На подполковничьем лице мелькнула тень усмешки, второй остался невозмутим.
— А сами никогда не рассматривали возможность остаться на Западе?
Ого! Вот так, без перехода.
— Естественно, но только по контракту между Госкомспортом и кем-то из промоутеров. Максимум — на несколько месяцев. Деньги не помешают и стране, и мне.
— А сами?
— Предлагаете стать невозвращенцем? Разрешите отклонить это предложение, даже в теоретически-умозрительном ключе.
— Но вам предлагали…
— Как ни странно, слышал только намёки. Без обиняков агитировал только сенатор Вэнс после нашумевшего полёта в Лондон, дал визитку, сказал: звони, помогу устроиться в США, будешь в шоколаде. Не знаю, это вербовка или он от души хотел как лучше.
Подполковник обернулся к гражданскому, тот кивнул. Очевидно, согласился на нечто заранее оговоренное и мне пока неизвестное.
— Валерий Евгеньевич! В связи с донецким скандалом вам стоит на время покинуть большой спорт. Но вашими талантами, включая подвиг в Афганистане и освобождение захваченного авиалайнера, а также с учётом моральной стойкости, знания английского языка и отличной физической формы заинтересовалось Первое главное управление. Вы согласны продолжить службу Родине, выполняя ответственные задания за её пределами?
Шок. Агент КГБ 007 — Матюшевич, Валерик Матюшевич.
— Куда Родина в вашем лице пошлёт, туда и пойду, воскликнув «Служу Советскому Союзу», товарищ подполковник. Смущает лишь моя известность.
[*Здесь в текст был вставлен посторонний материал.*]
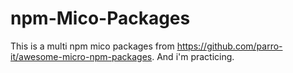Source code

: # npm-Mico-Packages
This is a multi npm mico packages from https://github.com/parro-it/awesome-micro-npm-packages. And i'm practicing.
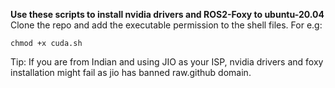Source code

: **Use these scripts to install nvidia drivers and ROS2-Foxy to ubuntu-20.04**
Clone the repo 
and add the executable permission to the shell files. 
For e.g:

    chmod +x cuda.sh

Tip: If you are from Indian and using JIO as your ISP, nvidia drivers and foxy installation might fail as jio has banned raw.github domain.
Олимпийский чемпион, чемпион Европы, многократный победитель международных турниров. Нет в мире спортивной газеты без моих фото, да и внешность приметная.
— Мы учли все изложенные вами обстоятельства, — отбил мяч человек в штатском. — В разведке далеко не всегда нужна полная скрытность. Зачастую действуем от противного, задание получает публичная личность, на которую не падёт подозрение в сотрудничестве со спецслужбами.
— Не падёт подозрение⁈ Да любой иностранный спортжурналист знает, что я — офицер погранвойск, а, значит, офицер КГБ.
— В чём проблема? Шумно и с позором выгоним вас. И без помех начнёте подготовку к заданию. Не волнуйтесь, выслуга лет и присвоение очередных званий сохранятся.